German Chancellor Olaf Scholz ordered a sharp increase in defence spending just hours before Putin’s TV appearance.

“I think that helps reveal his motivation: He has made a series of misjudgments, about the Ukrainians and NATO, and the West more broadly in its unity,” Lewis said. “My guess is that

his goal here is to divide Europe.”

Russia has just under 4,500 nuclear warheads, according to the Bulletin of Nuclear Scientists.

Of those, 1,588 are deployed with the remainder held in reserve. Those warheads are carried

by 336 land-based nuclear missile launchers, 11 nuclear armed submarines and 137 strategic nuclear aircraft, according to the International Institute for Strategic Studies, a London think tank.

The “special regime” the Russian leader talked about probably involves a switch from the peacetime sequence for a nuclear launch to a wartime sequence, according to Pavel Podvig,

a Geneva-based specialist in Russia’s strategic forces and senior researcher at the United Nations Institute for Disarmament Research.
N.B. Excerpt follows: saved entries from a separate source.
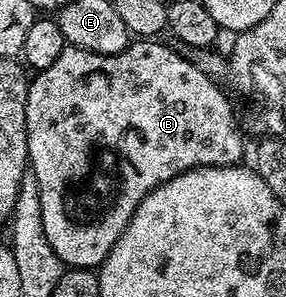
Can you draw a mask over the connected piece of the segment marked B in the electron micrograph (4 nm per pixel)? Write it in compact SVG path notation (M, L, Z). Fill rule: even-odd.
M134 39L124 51L116 55L100 55L67 47L60 51L52 67L44 67L33 74L26 90L26 138L28 139L28 167L35 172L39 183L40 209L43 211L44 232L52 249L61 259L62 264L72 269L94 269L102 264L103 259L112 251L116 239L128 227L136 207L156 186L163 185L168 179L180 175L189 169L212 167L213 165L237 165L242 158L242 133L238 130L238 121L234 118L234 109L226 98L223 86L208 79L201 71L196 71L188 59L178 54L177 48L169 49L161 45L158 39Z

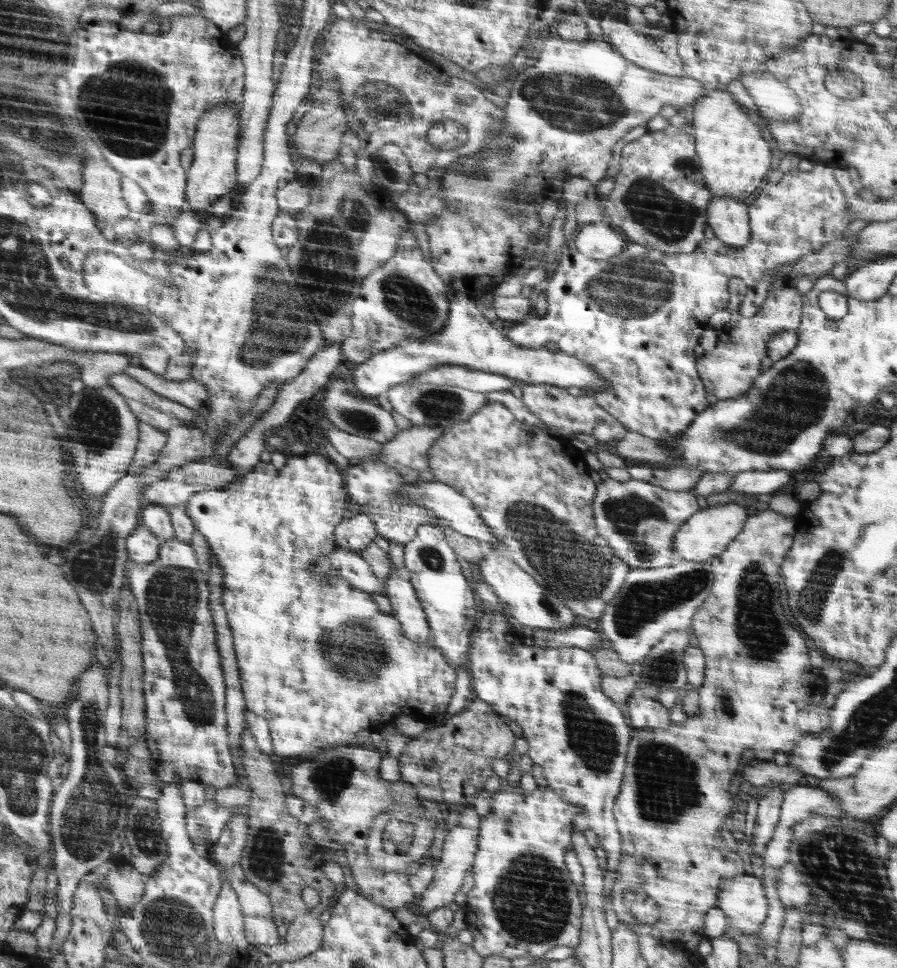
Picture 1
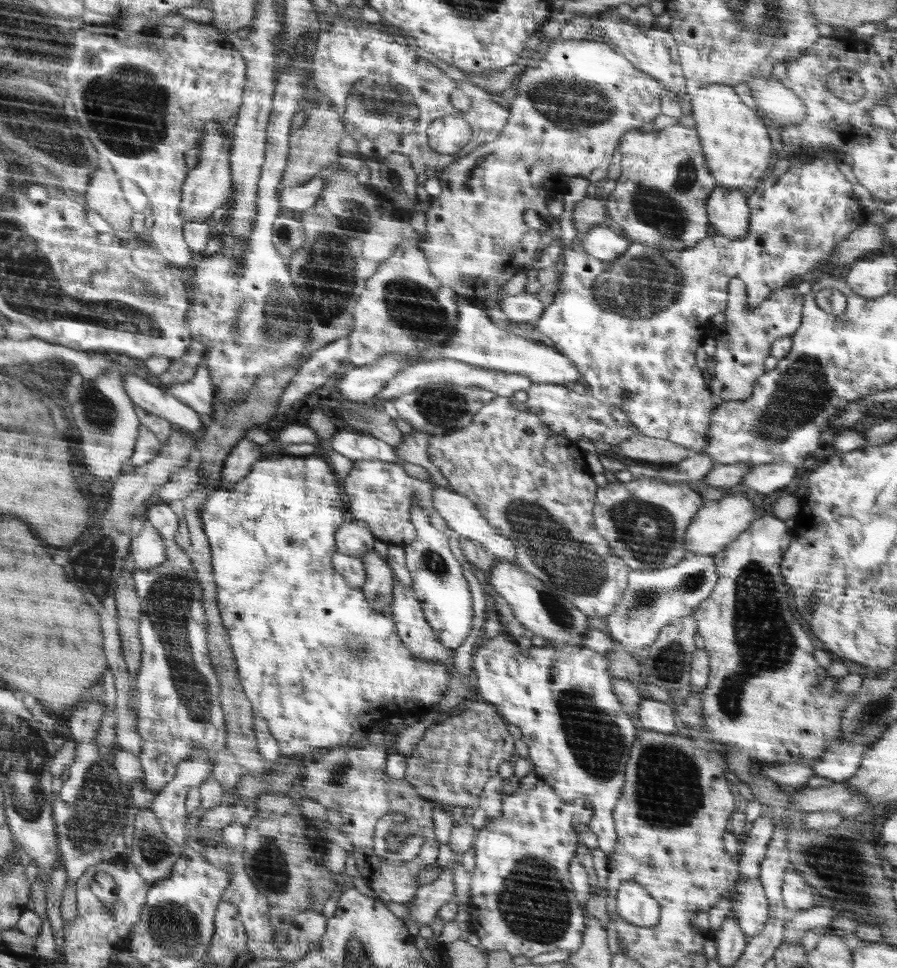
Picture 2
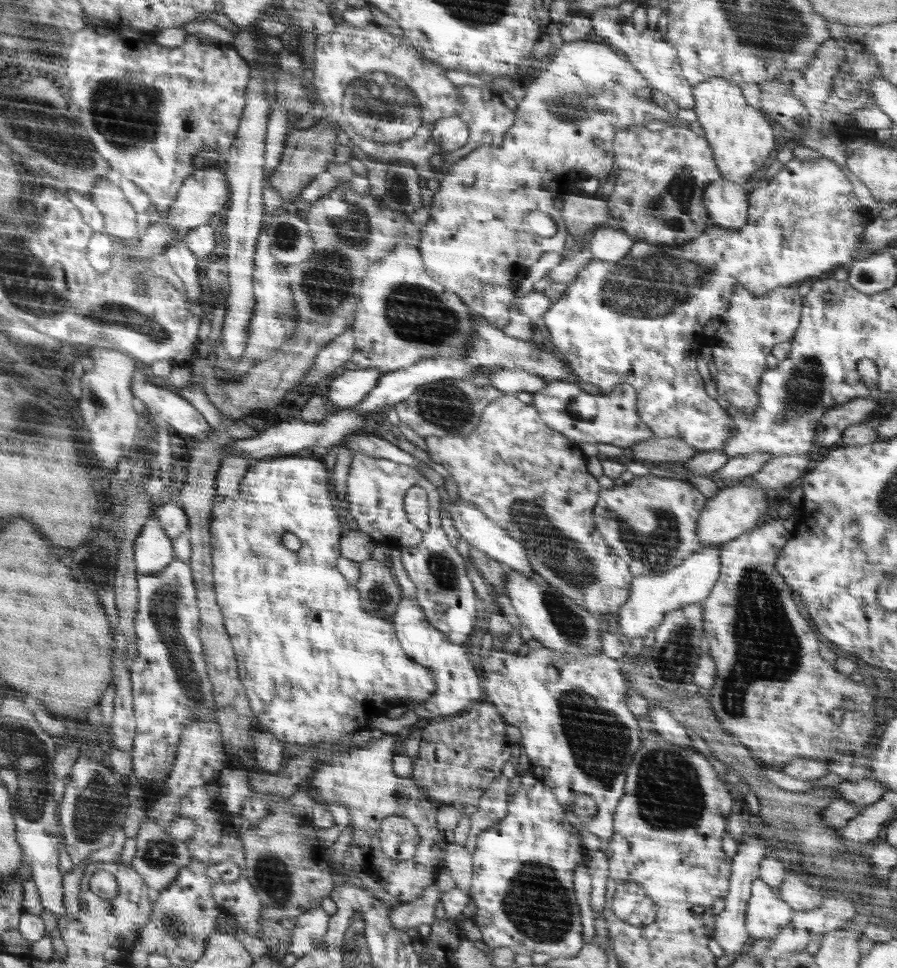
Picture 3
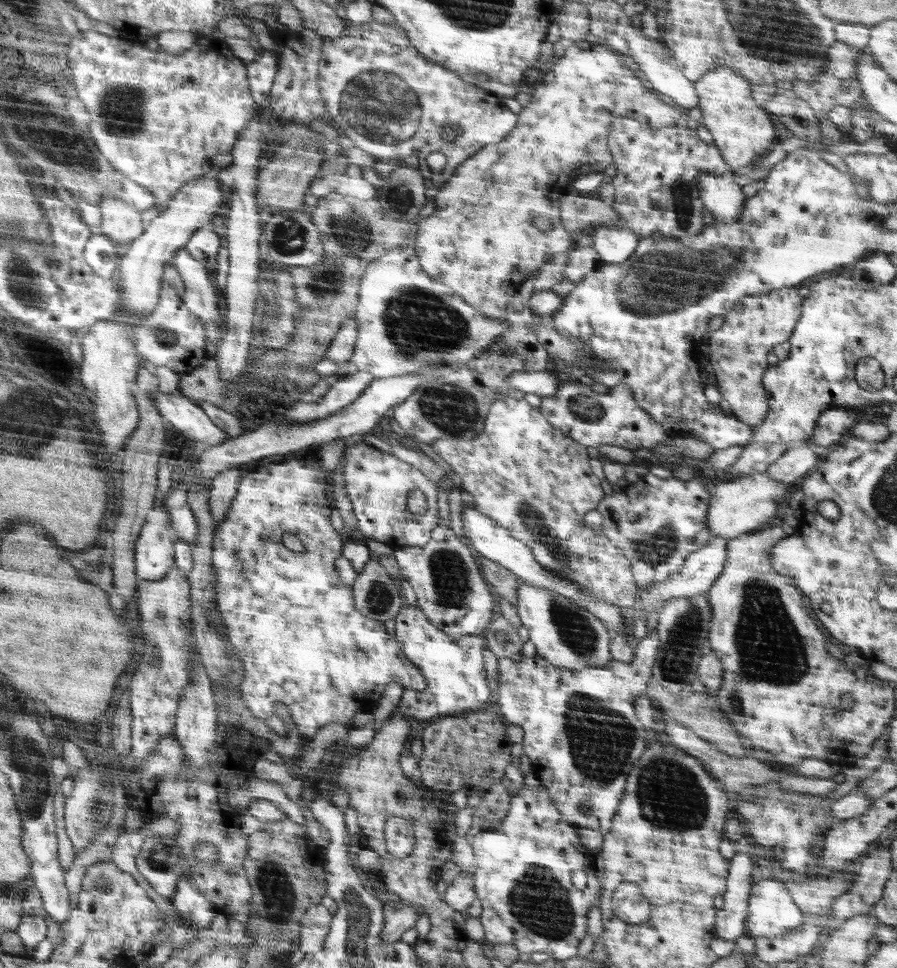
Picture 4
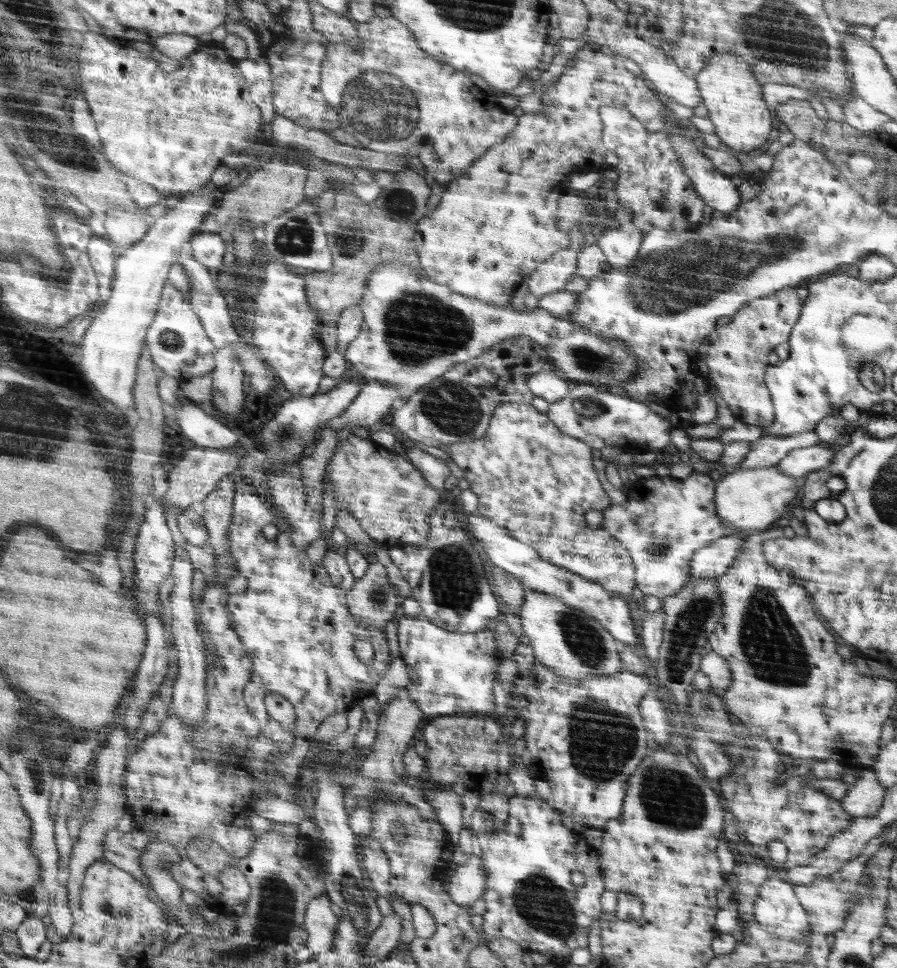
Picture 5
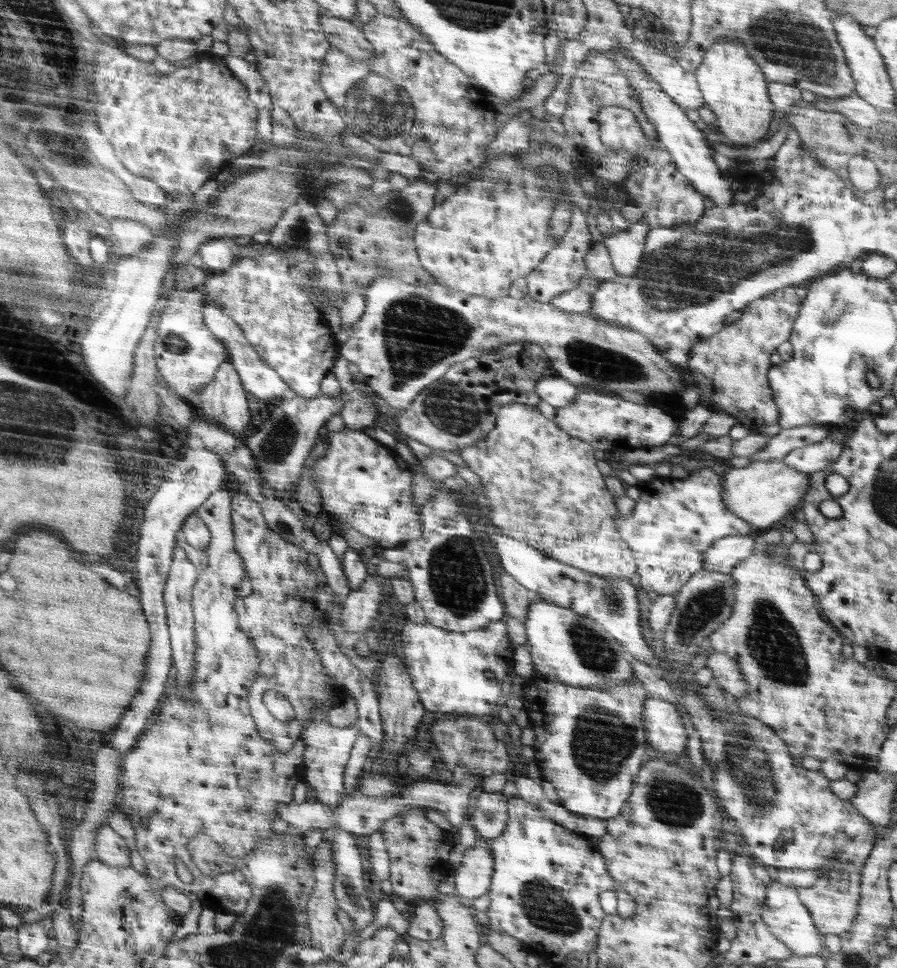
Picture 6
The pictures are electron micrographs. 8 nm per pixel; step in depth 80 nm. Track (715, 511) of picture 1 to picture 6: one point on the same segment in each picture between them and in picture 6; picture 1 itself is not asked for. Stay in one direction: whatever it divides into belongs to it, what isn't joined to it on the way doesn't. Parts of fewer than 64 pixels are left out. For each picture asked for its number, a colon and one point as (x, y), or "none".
2: (718, 523)
3: (736, 509)
4: (738, 506)
5: (751, 498)
6: (761, 492)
That would reduce requirements for firing nuclear missiles to account for the possibility of a first strike.

Such a change would be harder for outsiders to see than the physical dispersal of additional nuclear-armed submarines and other measures that would come with a major change in alert status.

Following up on the threat wouldn’t necessarily mean firing a nuclear missile at a NATO country, Podvig said. Other possibilities include the use of a tactical battlefield nuclear

weapon to end the war in Ukraine.

Equally, Putin could make a conventional challenge to the western security alliance backed by his nuclear threat, aimed at exposing the conditional nature of its Article 5 commitment to

collective defence, according to Francois Heisbourg, a former official in the French foreign and defense ministries.

“We should be very concerned,” said Heisbourg, now adviser to the International Institute for Strategic Studies, a London security think tank.

If Putin’s Ukraine gambit succeeds, he will have Russian forces not just on NATO’s shared frontiers with Russia and Belarus, but also Ukraine and potentially Moldova, he said.

“When was the last time analysts thought that Putin was bluffing? It was five days ago,” Heisbourg said.

“I don’t think he does bluffing. He telegraphs what he wants to do.”